The deep freeze of a month ago killed an estimated 3.8 million fish in Texas coastal waters, the fourth major weather-related fish kill on the gulf coast since 1983.
The Texas Parks and Wildlife Department surveyed coastal waters for dead fish, identifying 61 different species, and released their estimate Wednesday.
The Lower Laguna Madre, TPWD officials said, was particularly hard-hit.
“Non-recreational species contributed to 91 percent of the total mortality in numbers of fish,” TPWD said in a statement. “This includes species like silver perch, hardhead catfish, pinfish, bay anchovy and striped mullet.”
“While not sought after by most anglers, non-game fish are ecologically important, providing food for larger game fish as well as adding to the overall diversity of Texas bays,” the statement read. “Recreationally important game species accounted for the other 9 percent of the total. Of that 9 percent, the dominant species included spotted seatrout (48 percent), black drum (31 percent), sheepshead (8 percent), sand seatrout (7 percent), red drum (3 percent), gray snapper (2 percent) and red snapper ( less than 1 percent).”
The TPWD went on to say the Lower Laguna Madre had the highest mortality of spotted seatrout with an estimated kill of 104,000 fish.
On the water
“I’ve been fishing once since the freeze,” South Padre Island fishing guide Capt. Grady John Deaton said Thursday. “I did not see a lot of dead fish and saw one dead turtle, but we only caught one fish.

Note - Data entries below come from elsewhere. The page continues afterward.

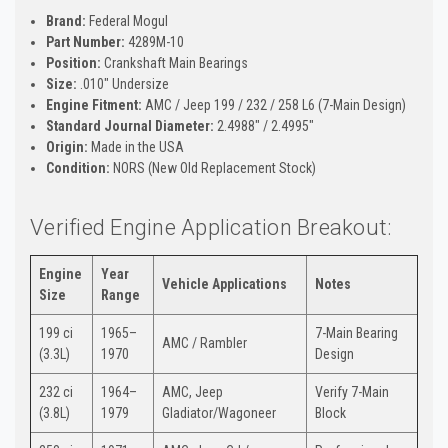
Brand:
Federal Mogul
Part Number:
4289M-10
Position:
Crankshaft Main Bearings
Size:
.010" Undersize
Engine Fitment:
AMC / Jeep 199 / 232 / 258 L6 (7-Main Design)
Standard Journal Diameter:
2.4988" / 2.4995"
Origin:
Made in the USA
Condition:
NORS (New Old Replacement Stock)
Verified Engine Application Breakout:
Engine
Year
Vehicle Applications
Notes
Size
Range
199 ci
1965–
7-Main Bearing
AMC / Rambler
(3.3L)
1970
Design
232 ci
1964–
AMC, Jeep
Verify 7-Main
(3.8L)
1979
Gladiator/Wagoneer
Block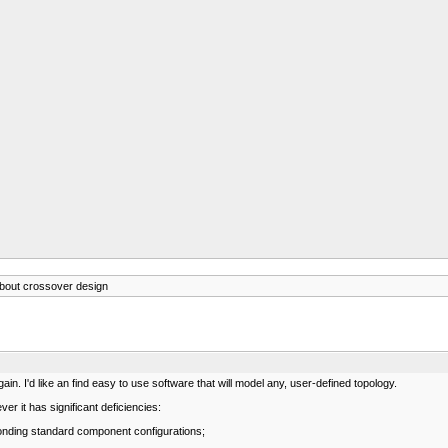
bout crossover design
gain. I'd like an find easy to use software that will model any, user-defined topology.
er it has significant deficiencies:
sponding standard component configurations;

It was a big, oversized redfish.”
“We caught no trout whatsoever,” he added. “A friend of mine went out yesterday, and he said they got five fish and only one of the five trout was big enough to keep. Fishing’s tough.”
Another Island fishing guide, Capt. Craig Woolly, said he has personally not seen much evidence of extensive fish mortality but has seen airborne footage and has heard anecdotal reports of significant fish kills in the region.
“The team at Paradise (beach condos) removed 142,000 pounds of dead mullet, and I have seen drone footage of both sides of the Arroyo Colorado up north, where to me it looked devastating,” Woolly said Thursday. “I have friends of mine who fish out of Port Mansfield and in certain areas up there they’ve seen a bunch of dead speckled trout, some redfish and lots of dead black drum. The dead black drum thing kind of surprised me more than anything.”
Woolly said one acquaintance of his is a commercial fisherman specializing in black drum, selling to local restaurants.
“I saw him at the dock, I guess early last week, and I asked him, ‘Have you been up around the gas wells?,’ that’s up around the Dunkin House or the Cullen House if you’re familiar with the bay system,” Woolly said. “That’s about 15 miles up north from South Padre Island here. And his quote was ‘millions.’”
One for the books
Previously, major fish kills due to cold weather occurred in December 1983, with an estimated 14.4 million fish dead along the entire Texas coast; in February 1989, which killed 11.3 million fish between East Matagorda Bay down to the Lower Laguna Madre; and in December 1989, 6.2 million fish were estimated to have been killed.
“I’m 60, so I’m old enough to remember the freezes of ‘83 and ‘89, and back in that time I lived in the Corpus Christi area,” Woolly said. “After the freeze of ‘89 it probably took a good four to six years for the fishing to get back just to the way it was before the freeze, and I would venture to say Parks and Wildlife is going to slash regulations big-time.”
“I’ve heard rumors of catch-and-release only for a year or two, I’ve heard rumors they’re going to cut it back to one trout, one redfish, one flounder as daily bag limits,” he added.
Current daily limits are five for trout and flounder, and three for redfish.
Re-assessing a resource
The first indication of a winter fish kill are the small fish, mullet, pinfish, sand trout, burr fish and other baitfish species, which float to the surface.
The larger fish, the ones sought by anglers, including red and black drum, spotted seatrout and snook, initially sink to the bottom and it takes a few days or a week or two for the extent of their collective fate to become visible.
Woolly said if the fishing is impacted negatively for a few years, it should be a wake-up call for sportsmen to reconsider the way they use the coastal fishing resource.
“I’m hoping that going forward from here, it’s going to be rude slap in the face to some people,” he said. “…Once they get out there, and they’ve been out there two or three times, and they’re not getting a bite much less catching a fish.”
“They’re going to start thinking, hopefully they will, maybe we need to be a little bit better stewards of what we have here, rather than having some sort of an ego picture with 25 trout and 12 reds and six black drum hanging on nails at some boat ramp somewhere,” Woolly said.